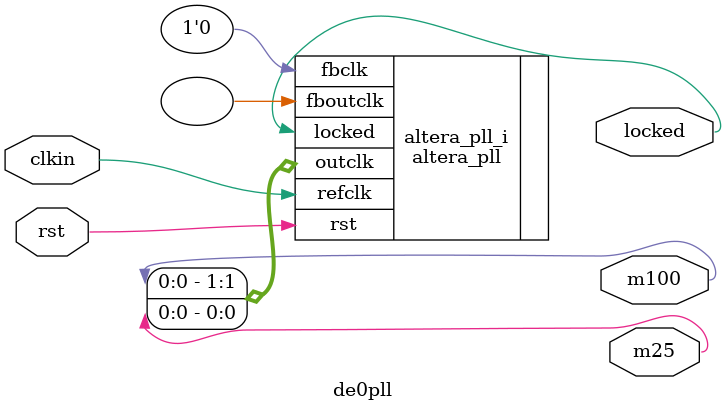
<source format=v>
module de0pll(
    input wire clkin,
    input wire rst,
    output wire m25,
    output wire m100,
    output wire locked
);
altera_pll #(
    .fractional_vco_multiplier("false"),
    .reference_clock_frequency("50.0 MHz"),
    .operation_mode("normal"),
    .number_of_clocks(2),
    .output_clock_frequency0("25.0 MHz"),
    .phase_shift0("0 ps"),
    .duty_cycle0(50),
    .output_clock_frequency1("100.0 MHz"),
    .phase_shift1("0 ps"),
    .duty_cycle1(50),
    .output_clock_frequency2("0 MHz"),
    .phase_shift2("0 ps"),
    .duty_cycle2(50),
    .output_clock_frequency3("0 MHz"),
    .phase_shift3("0 ps"),
    .duty_cycle3(50),
    .output_clock_frequency4("0 MHz"),
    .phase_shift4("0 ps"),
    .duty_cycle4(50),
    .output_clock_frequency5("0 MHz"),
    .phase_shift5("0 ps"),
    .duty_cycle5(50),
    .output_clock_frequency6("0 MHz"),
    .phase_shift6("0 ps"),
    .duty_cycle6(50),
    .output_clock_frequency7("0 MHz"),
    .phase_shift7("0 ps"),
    .duty_cycle7(50),
    .output_clock_frequency8("0 MHz"),
    .phase_shift8("0 ps"),
    .duty_cycle8(50),
    .output_clock_frequency9("0 MHz"),
    .phase_shift9("0 ps"),
    .duty_cycle9(50),
    .output_clock_frequency10("0 MHz"),
    .phase_shift10("0 ps"),
    .duty_cycle10(50),
    .output_clock_frequency11("0 MHz"),
    .phase_shift11("0 ps"),
    .duty_cycle11(50),
    .output_clock_frequency12("0 MHz"),
    .phase_shift12("0 ps"),
    .duty_cycle12(50),
    .output_clock_frequency13("0 MHz"),
    .phase_shift13("0 ps"),
    .duty_cycle13(50),
    .output_clock_frequency14("0 MHz"),
    .phase_shift14("0 ps"),
    .duty_cycle14(50),
    .output_clock_frequency15("0 MHz"),
    .phase_shift15("0 ps"),
    .duty_cycle15(50),
    .output_clock_frequency16("0 MHz"),
    .phase_shift16("0 ps"),
    .duty_cycle16(50),
    .output_clock_frequency17("0 MHz"),
    .phase_shift17("0 ps"),
    .duty_cycle17(50),
    .pll_type("General"),
    .pll_subtype("General")
)
altera_pll_i(
    .rst (rst),
    .outclk ({m100,m25}),
    .locked (locked),
    .fboutclk (),
    .fbclk (1'b0),
    .refclk (clkin)
);
endmodule

</source>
• • •
Write down how many lines in this listing contain the word "wire"; the number is the whole answer.

5